In a report speculating that an African land grab could lead to future water conflicts, New Scientist magazine cites a new study by Princeton Engineering’s Ignacio Rodriguez-Iturbe examining how “virtual water” moves around the world. In an effort to secure their food supply, China, India, and Saudia Arabia are leasing water-rich tracts in sub-Saharan Africa to grow their own food rather than importing it. This is the equivalent of importing “virtual water,” according to New Scientist, since food production accounts for nearly 80 percent of annual freshwater usage.

New Scientist reports that Rodriguez-Iturbe and Samir Suweis of the Swiss Federal Institute of Technology in Lausanne have built the first mathematical model of the global virtual water trade network. To do so they drew upon the U.N. Food and Agricultural Organization’s data on trade in barley, corn, rice, soya beans, wheat, beef, pork, and poultry in 2000.

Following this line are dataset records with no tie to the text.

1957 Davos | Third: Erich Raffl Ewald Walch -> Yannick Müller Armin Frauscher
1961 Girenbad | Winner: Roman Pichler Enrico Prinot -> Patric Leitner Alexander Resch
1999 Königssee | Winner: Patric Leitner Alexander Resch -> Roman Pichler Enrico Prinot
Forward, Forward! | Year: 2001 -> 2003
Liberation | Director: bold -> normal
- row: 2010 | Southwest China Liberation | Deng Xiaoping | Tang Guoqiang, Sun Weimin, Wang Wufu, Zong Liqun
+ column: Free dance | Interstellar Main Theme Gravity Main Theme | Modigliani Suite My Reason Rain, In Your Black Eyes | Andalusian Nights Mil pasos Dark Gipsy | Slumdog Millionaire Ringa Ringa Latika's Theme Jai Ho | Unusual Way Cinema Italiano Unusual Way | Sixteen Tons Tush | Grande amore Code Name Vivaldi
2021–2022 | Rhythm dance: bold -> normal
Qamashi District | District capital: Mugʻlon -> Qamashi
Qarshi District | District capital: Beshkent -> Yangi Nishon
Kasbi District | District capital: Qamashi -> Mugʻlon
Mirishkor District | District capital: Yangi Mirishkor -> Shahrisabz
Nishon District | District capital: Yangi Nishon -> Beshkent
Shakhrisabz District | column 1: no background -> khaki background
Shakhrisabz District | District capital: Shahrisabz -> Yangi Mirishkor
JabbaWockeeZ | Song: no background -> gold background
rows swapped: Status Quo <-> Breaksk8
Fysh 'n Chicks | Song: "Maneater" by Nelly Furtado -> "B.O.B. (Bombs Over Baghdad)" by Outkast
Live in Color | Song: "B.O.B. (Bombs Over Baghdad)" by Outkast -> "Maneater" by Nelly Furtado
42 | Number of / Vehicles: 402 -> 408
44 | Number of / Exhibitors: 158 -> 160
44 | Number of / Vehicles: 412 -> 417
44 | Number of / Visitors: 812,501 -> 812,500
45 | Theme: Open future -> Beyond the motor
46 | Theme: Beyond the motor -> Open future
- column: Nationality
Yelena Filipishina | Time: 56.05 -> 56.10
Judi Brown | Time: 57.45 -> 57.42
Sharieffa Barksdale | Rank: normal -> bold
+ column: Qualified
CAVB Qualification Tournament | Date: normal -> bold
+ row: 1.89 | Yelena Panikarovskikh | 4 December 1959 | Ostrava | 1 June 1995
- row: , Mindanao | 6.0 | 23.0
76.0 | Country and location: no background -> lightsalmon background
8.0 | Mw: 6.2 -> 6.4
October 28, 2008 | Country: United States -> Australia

“The model shows that a small number of countries have a large number of connections to other countries, offering them a steady and cheap supply of virtual water even if some connections are compromised by drought or political upheaval,” New Scientist writes. “A much larger number of countries have very few connections and so are vulnerable to market forces.”

This results in what Rodriguez-Iturbe terms “the rich club phenonmenon,” whereby 80 percent of water flows through just 4 percent of these connections.